(DATA RECORDS Opens)

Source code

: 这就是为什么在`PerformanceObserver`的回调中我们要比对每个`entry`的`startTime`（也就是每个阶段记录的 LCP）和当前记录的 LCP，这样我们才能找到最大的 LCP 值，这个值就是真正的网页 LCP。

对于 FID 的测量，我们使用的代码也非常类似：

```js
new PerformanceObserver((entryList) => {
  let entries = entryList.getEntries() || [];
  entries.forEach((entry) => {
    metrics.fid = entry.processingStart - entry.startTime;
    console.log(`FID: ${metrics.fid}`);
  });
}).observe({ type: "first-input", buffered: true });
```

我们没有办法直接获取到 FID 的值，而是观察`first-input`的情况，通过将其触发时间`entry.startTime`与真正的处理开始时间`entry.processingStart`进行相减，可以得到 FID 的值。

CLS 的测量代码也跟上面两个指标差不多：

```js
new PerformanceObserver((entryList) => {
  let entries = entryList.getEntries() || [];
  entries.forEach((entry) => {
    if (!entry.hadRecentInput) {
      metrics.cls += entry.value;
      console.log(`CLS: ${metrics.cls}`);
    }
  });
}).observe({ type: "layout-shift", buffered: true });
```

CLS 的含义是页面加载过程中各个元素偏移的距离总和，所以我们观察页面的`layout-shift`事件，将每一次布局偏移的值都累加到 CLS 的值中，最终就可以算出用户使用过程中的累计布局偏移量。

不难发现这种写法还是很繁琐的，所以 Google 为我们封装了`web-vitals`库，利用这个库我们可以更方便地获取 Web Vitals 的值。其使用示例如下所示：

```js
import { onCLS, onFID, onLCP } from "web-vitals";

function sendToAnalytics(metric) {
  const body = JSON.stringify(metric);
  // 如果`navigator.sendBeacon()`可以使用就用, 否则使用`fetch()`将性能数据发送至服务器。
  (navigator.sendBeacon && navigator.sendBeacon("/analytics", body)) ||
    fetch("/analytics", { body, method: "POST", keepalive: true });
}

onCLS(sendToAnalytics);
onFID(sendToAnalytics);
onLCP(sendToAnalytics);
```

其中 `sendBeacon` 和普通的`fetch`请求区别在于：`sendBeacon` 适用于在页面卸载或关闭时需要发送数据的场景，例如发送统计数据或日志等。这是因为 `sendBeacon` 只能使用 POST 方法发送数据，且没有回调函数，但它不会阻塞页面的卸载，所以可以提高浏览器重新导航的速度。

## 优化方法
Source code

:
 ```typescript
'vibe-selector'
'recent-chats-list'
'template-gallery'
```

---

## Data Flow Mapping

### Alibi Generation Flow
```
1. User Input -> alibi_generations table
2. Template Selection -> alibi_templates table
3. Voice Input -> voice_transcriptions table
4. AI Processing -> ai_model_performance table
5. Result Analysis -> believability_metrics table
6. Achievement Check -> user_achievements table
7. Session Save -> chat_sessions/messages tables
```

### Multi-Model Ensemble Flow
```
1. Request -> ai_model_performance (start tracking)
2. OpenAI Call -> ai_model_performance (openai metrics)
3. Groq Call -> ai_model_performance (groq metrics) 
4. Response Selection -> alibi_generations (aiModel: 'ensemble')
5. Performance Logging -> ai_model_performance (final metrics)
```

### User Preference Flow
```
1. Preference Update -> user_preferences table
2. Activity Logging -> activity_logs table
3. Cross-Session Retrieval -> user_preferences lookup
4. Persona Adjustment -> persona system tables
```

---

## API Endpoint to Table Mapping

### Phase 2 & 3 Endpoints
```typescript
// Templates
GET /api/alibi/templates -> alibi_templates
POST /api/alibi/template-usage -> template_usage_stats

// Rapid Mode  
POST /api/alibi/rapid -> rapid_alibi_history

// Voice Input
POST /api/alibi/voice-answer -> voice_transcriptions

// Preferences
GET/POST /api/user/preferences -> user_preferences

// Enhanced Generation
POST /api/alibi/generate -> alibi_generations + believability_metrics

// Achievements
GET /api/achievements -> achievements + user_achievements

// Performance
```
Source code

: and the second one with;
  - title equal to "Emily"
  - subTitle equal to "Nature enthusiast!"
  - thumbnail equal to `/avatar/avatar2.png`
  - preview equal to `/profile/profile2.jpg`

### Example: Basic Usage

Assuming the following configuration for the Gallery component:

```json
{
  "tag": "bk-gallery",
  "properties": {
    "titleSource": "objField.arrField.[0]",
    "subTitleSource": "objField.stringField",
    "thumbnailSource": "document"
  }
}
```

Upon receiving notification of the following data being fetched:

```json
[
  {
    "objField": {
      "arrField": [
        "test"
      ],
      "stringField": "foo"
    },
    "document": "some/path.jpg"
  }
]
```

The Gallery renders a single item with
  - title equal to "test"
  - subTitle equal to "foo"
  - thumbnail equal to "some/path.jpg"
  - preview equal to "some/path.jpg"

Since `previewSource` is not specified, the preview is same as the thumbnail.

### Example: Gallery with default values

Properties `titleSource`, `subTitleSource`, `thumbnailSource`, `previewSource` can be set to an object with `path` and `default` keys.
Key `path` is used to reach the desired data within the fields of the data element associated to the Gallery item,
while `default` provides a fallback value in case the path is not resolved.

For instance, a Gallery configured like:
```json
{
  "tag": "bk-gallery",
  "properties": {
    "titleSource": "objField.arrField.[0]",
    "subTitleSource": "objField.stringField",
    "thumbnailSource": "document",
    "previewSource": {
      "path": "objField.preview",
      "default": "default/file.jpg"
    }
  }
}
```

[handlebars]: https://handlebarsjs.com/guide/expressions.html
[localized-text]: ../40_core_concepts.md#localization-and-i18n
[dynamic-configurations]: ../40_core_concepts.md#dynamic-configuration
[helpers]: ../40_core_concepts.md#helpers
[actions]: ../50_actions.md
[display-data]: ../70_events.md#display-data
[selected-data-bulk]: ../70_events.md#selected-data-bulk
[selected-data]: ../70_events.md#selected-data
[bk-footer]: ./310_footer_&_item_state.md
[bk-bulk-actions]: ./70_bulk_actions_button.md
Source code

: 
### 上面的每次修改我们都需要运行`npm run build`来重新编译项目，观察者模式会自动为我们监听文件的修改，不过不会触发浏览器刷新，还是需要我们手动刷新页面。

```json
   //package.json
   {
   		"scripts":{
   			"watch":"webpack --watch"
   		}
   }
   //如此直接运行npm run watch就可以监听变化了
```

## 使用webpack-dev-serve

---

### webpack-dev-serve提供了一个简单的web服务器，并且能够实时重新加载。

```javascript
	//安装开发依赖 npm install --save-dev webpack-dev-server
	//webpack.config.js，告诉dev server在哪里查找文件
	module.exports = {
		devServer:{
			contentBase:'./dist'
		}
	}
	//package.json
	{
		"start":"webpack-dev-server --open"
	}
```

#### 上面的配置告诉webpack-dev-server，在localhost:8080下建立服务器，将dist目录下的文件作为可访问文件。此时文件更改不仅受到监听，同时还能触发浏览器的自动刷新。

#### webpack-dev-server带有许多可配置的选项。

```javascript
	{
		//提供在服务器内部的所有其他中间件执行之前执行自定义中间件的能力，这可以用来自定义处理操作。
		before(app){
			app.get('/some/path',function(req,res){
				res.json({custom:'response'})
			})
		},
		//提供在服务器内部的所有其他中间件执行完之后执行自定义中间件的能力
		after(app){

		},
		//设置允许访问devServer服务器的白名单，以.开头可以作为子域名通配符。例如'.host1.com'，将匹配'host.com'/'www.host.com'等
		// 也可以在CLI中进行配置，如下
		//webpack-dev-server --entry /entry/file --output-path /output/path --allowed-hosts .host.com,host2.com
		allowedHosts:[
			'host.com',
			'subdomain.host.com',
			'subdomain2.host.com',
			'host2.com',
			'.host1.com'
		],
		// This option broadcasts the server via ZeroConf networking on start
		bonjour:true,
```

(DATA RECORDS Closes)

▶ **ACTION ITEM**
Repeat the material from above exactly, word for word.

▶ **RESPONSE TO THIS EXERCISE**
Source code

: 这就是为什么在`PerformanceObserver`的回调中我们要比对每个`entry`的`startTime`（也就是每个阶段记录的 LCP）和当前记录的 LCP，这样我们才能找到最大的 LCP 值，这个值就是真正的网页 LCP。

对于 FID 的测量，我们使用的代码也非常类似：

```js
new PerformanceObserver((entryList) => {
  let entries = entryList.getEntries() || [];
  entries.forEach((entry) => {
    metrics.fid = entry.processingStart - entry.startTime;
    console.log(`FID: ${metrics.fid}`);
  });
}).observe({ type: "first-input", buffered: true });
```

我们没有办法直接获取到 FID 的值，而是观察`first-input`的情况，通过将其触发时间`entry.startTime`与真正的处理开始时间`entry.processingStart`进行相减，可以得到 FID 的值。

CLS 的测量代码也跟上面两个指标差不多：

```js
new PerformanceObserver((entryList) => {
  let entries = entryList.getEntries() || [];
  entries.forEach((entry) => {
    if (!entry.hadRecentInput) {
      metrics.cls += entry.value;
      console.log(`CLS: ${metrics.cls}`);
    }
  });
}).observe({ type: "layout-shift", buffered: true });
```

CLS 的含义是页面加载过程中各个元素偏移的距离总和，所以我们观察页面的`layout-shift`事件，将每一次布局偏移的值都累加到 CLS 的值中，最终就可以算出用户使用过程中的累计布局偏移量。

不难发现这种写法还是很繁琐的，所以 Google 为我们封装了`web-vitals`库，利用这个库我们可以更方便地获取 Web Vitals 的值。其使用示例如下所示：

```js
import { onCLS, onFID, onLCP } from "web-vitals";

function sendToAnalytics(metric) {
  const body = JSON.stringify(metric);
  // 如果`navigator.sendBeacon()`可以使用就用, 否则使用`fetch()`将性能数据发送至服务器。
  (navigator.sendBeacon && navigator.sendBeacon("/analytics", body)) ||
    fetch("/analytics", { body, method: "POST", keepalive: true });
}

onCLS(sendToAnalytics);
onFID(sendToAnalytics);
onLCP(sendToAnalytics);
```

其中 `sendBeacon` 和普通的`fetch`请求区别在于：`sendBeacon` 适用于在页面卸载或关闭时需要发送数据的场景，例如发送统计数据或日志等。这是因为 `sendBeacon` 只能使用 POST 方法发送数据，且没有回调函数，但它不会阻塞页面的卸载，所以可以提高浏览器重新导航的速度。

## 优化方法
Source code

:
 ```typescript
'vibe-selector'
'recent-chats-list'
'template-gallery'
```

---

## Data Flow Mapping

### Alibi Generation Flow
```
1. User Input -> alibi_generations table
2. Template Selection -> alibi_templates table
3. Voice Input -> voice_transcriptions table
4. AI Processing -> ai_model_performance table
5. Result Analysis -> believability_metrics table
6. Achievement Check -> user_achievements table
7. Session Save -> chat_sessions/messages tables
```

### Multi-Model Ensemble Flow
```
1. Request -> ai_model_performance (start tracking)
2. OpenAI Call -> ai_model_performance (openai metrics)
3. Groq Call -> ai_model_performance (groq metrics) 
4. Response Selection -> alibi_generations (aiModel: 'ensemble')
5. Performance Logging -> ai_model_performance (final metrics)
```

### User Preference Flow
```
1. Preference Update -> user_preferences table
2. Activity Logging -> activity_logs table
3. Cross-Session Retrieval -> user_preferences lookup
4. Persona Adjustment -> persona system tables
```

---

## API Endpoint to Table Mapping

### Phase 2 & 3 Endpoints
```typescript
// Templates
GET /api/alibi/templates -> alibi_templates
POST /api/alibi/template-usage -> template_usage_stats

// Rapid Mode  
POST /api/alibi/rapid -> rapid_alibi_history

// Voice Input
POST /api/alibi/voice-answer -> voice_transcriptions

// Preferences
GET/POST /api/user/preferences -> user_preferences

// Enhanced Generation
POST /api/alibi/generate -> alibi_generations + believability_metrics

// Achievements
GET /api/achievements -> achievements + user_achievements

// Performance
```
Source code

: and the second one with;
  - title equal to "Emily"
  - subTitle equal to "Nature enthusiast!"
  - thumbnail equal to `/avatar/avatar2.png`
  - preview equal to `/profile/profile2.jpg`

### Example: Basic Usage

Assuming the following configuration for the Gallery component:

```json
{
  "tag": "bk-gallery",
  "properties": {
    "titleSource": "objField.arrField.[0]",
    "subTitleSource": "objField.stringField",
    "thumbnailSource": "document"
  }
}
```

Upon receiving notification of the following data being fetched:

```json
[
  {
    "objField": {
      "arrField": [
        "test"
      ],
      "stringField": "foo"
    },
    "document": "some/path.jpg"
  }
]
```

The Gallery renders a single item with
  - title equal to "test"
  - subTitle equal to "foo"
  - thumbnail equal to "some/path.jpg"
  - preview equal to "some/path.jpg"

Since `previewSource` is not specified, the preview is same as the thumbnail.

### Example: Gallery with default values

Properties `titleSource`, `subTitleSource`, `thumbnailSource`, `previewSource` can be set to an object with `path` and `default` keys.
Key `path` is used to reach the desired data within the fields of the data element associated to the Gallery item,
while `default` provides a fallback value in case the path is not resolved.

For instance, a Gallery configured like:
```json
{
  "tag": "bk-gallery",
  "properties": {
    "titleSource": "objField.arrField.[0]",
    "subTitleSource": "objField.stringField",
    "thumbnailSource": "document",
    "previewSource": {
      "path": "objField.preview",
      "default": "default/file.jpg"
    }
  }
}
```

[handlebars]: https://handlebarsjs.com/guide/expressions.html
[localized-text]: ../40_core_concepts.md#localization-and-i18n
[dynamic-configurations]: ../40_core_concepts.md#dynamic-configuration
[helpers]: ../40_core_concepts.md#helpers
[actions]: ../50_actions.md
[display-data]: ../70_events.md#display-data
[selected-data-bulk]: ../70_events.md#selected-data-bulk
[selected-data]: ../70_events.md#selected-data
[bk-footer]: ./310_footer_&_item_state.md
[bk-bulk-actions]: ./70_bulk_actions_button.md
Source code

: 
### 上面的每次修改我们都需要运行`npm run build`来重新编译项目，观察者模式会自动为我们监听文件的修改，不过不会触发浏览器刷新，还是需要我们手动刷新页面。

```json
   //package.json
   {
   		"scripts":{
   			"watch":"webpack --watch"
   		}
   }
   //如此直接运行npm run watch就可以监听变化了
```

## 使用webpack-dev-serve

---

### webpack-dev-serve提供了一个简单的web服务器，并且能够实时重新加载。

```javascript
	//安装开发依赖 npm install --save-dev webpack-dev-server
	//webpack.config.js，告诉dev server在哪里查找文件
	module.exports = {
		devServer:{
			contentBase:'./dist'
		}
	}
	//package.json
	{
		"start":"webpack-dev-server --open"
	}
```

#### 上面的配置告诉webpack-dev-server，在localhost:8080下建立服务器，将dist目录下的文件作为可访问文件。此时文件更改不仅受到监听，同时还能触发浏览器的自动刷新。

#### webpack-dev-server带有许多可配置的选项。

```javascript
	{
		//提供在服务器内部的所有其他中间件执行之前执行自定义中间件的能力，这可以用来自定义处理操作。
		before(app){
			app.get('/some/path',function(req,res){
				res.json({custom:'response'})
			})
		},
		//提供在服务器内部的所有其他中间件执行完之后执行自定义中间件的能力
		after(app){

		},
		//设置允许访问devServer服务器的白名单，以.开头可以作为子域名通配符。例如'.host1.com'，将匹配'host.com'/'www.host.com'等
		// 也可以在CLI中进行配置，如下
		//webpack-dev-server --entry /entry/file --output-path /output/path --allowed-hosts .host.com,host2.com
		allowedHosts:[
			'host.com',
			'subdomain.host.com',
			'subdomain2.host.com',
			'host2.com',
			'.host1.com'
		],
		// This option broadcasts the server via ZeroConf networking on start
		bonjour:true,
```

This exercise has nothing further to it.